Of course, it’s important to remind your body how to move properly, but once you’ve got training technique nailed, you’ll be amazed at how much weight you can lift.
Second, let’s just clear up the whole “big and muscular” thing right now. To get big and muscular, you have to train in a very specific way (high volume, heavy weights), make nutrition a top priority, and put in at least a few years of intense, concentrated work. Muscles do not just automatically appear as soon as you walk into a gym and start tossing weights around.
Finally, everyone, whether you’re 9 or 99 can benefit from some form of training with weights. Of course, kids, older individuals, and those struggling with issues such as arthritis, osteoporosis, heart conditions, obesity, and so forth require situation-specific training programs. But EVERYONE is capable of competing with their own capacities by training with some form of resistance.
#6: Strengthen your brain, heart, hormones, and metabolism.
You probably remember that a big component of athletic performance is the brain—muscle connection. A 2012 study showed how different weights activate the brain differently:
A volume-based workout with 10 reps of squats per set at 80 percent produced the greatest overall increase in brain activity, with the largest overall number of motor units being worked.
Results of a power workout that used light weights (30 percent of the 1RM) and explosive movements found that higher threshold motor units were recruited earlier in the movement. Compared to non-explosive movements using the same weight, three times more motor units were recruited when trainees moved powerfully.
Finally, lifting heavy weights (95 percent of the 1RM) trained unique regions of the brain not tapped into by the other two protocols.
Scientists conclude that to design successful workouts, you should include all three training types in your long-term program by alternating between phases every few weeks.
#7: Strengthen connective tissues and bone.

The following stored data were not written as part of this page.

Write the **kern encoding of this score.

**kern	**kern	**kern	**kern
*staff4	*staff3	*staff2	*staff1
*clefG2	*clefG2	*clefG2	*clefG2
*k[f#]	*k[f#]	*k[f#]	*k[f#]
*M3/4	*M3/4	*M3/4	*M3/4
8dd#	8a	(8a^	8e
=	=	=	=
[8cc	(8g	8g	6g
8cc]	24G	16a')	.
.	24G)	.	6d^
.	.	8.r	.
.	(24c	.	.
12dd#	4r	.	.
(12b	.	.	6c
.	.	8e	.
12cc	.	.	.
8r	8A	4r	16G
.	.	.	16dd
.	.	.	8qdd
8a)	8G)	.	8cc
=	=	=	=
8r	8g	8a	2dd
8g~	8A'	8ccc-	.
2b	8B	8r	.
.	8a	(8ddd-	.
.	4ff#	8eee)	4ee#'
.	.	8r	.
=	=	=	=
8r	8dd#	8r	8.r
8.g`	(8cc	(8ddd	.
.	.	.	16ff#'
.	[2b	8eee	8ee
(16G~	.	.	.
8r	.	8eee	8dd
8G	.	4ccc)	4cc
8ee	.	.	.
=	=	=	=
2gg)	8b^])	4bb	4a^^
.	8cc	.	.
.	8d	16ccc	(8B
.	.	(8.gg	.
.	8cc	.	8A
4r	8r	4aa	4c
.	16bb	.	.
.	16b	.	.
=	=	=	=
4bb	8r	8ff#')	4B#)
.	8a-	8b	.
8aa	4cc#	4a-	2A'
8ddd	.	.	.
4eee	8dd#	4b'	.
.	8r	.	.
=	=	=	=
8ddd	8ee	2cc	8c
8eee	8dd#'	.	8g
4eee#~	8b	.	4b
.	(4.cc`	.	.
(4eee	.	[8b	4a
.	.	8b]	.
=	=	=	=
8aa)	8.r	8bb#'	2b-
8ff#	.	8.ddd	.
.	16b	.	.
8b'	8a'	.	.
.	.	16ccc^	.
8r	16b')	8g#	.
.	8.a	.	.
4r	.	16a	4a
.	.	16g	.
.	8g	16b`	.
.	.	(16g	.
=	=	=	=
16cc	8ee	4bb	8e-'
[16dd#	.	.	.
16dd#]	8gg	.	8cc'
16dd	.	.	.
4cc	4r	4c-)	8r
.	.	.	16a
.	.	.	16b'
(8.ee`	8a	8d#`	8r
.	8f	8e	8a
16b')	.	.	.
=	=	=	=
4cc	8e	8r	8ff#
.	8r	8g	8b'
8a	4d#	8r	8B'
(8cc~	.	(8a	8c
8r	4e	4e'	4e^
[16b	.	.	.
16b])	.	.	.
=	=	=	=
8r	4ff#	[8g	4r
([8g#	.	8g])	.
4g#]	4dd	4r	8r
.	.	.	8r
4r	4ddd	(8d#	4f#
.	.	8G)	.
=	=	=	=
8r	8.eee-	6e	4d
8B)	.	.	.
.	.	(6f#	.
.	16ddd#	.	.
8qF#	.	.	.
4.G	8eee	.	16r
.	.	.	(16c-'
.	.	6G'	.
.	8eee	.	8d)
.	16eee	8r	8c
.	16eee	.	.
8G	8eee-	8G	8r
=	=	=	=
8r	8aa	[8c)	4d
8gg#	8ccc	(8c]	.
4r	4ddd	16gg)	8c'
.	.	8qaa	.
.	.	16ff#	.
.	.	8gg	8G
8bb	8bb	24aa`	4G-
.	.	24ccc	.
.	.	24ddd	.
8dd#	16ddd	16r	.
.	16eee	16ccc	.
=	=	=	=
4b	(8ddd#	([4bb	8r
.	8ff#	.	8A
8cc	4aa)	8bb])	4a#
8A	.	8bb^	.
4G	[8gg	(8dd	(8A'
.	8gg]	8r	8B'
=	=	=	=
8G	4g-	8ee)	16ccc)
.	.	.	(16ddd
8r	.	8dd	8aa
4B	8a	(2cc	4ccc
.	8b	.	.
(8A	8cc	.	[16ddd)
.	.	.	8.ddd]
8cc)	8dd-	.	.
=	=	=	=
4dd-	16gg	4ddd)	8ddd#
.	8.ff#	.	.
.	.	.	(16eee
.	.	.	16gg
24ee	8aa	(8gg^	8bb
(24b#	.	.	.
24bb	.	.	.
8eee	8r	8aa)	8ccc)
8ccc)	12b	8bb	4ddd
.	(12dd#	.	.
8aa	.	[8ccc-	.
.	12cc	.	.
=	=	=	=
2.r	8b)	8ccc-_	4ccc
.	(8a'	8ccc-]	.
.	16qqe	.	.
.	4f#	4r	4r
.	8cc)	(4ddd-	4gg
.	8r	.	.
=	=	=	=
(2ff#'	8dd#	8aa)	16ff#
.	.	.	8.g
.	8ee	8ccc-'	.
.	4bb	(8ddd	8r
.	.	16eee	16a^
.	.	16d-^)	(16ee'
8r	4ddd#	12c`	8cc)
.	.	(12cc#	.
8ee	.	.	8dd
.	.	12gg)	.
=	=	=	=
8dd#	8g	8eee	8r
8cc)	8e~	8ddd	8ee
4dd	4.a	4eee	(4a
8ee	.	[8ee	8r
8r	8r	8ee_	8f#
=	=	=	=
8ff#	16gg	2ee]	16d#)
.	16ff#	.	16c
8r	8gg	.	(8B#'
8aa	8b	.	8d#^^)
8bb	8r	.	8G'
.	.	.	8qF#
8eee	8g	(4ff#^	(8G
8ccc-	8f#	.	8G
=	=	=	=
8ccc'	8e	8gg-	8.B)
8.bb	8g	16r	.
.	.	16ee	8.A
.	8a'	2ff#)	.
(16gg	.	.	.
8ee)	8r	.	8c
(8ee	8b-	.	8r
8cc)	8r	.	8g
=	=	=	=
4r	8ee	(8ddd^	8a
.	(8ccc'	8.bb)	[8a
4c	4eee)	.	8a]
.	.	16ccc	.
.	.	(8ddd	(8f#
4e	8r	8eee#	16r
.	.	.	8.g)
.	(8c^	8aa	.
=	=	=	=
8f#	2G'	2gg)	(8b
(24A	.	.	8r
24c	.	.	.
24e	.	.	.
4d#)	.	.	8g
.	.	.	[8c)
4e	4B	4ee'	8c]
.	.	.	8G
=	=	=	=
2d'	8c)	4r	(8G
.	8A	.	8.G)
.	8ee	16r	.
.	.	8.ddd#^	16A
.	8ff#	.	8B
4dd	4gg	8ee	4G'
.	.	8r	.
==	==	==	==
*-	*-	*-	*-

Lifting heavy protects your bone and connective tissue. One of the largest benefits endurance athletes can get from training with weights is to strengthen joint tissue and prevent degeneration from repetitive use. By loading the body with heavy weights, bone osteoblasts occur, strengthening bone, and tendons, collagen, and ligaments go through remodeling to become stronger.
In addition, this type of training allows you to move safely under load—an ability that is essential for any athlete who is jumping, pivoting, or twisting since the knee and ankle joints are not naturally equipped to handle such loaded movements at high speeds.
The fastest way to strengthen connective tissue is to do eccentric training, which is when you lower a very heavy weight slowly to the ground. Eccentric training causes significant tissue damage so it will make you sore.
The good news is as long as you allow adequate recovery time before doing heavy, muscle-thrashing training again, the damaged tissue and muscle will rebuild stronger and more protective than before.
Final Words
You have this reservoir of strength within you that is just waiting to emerge. Once you tap into it, you will literally transform every aspect of your life for the better!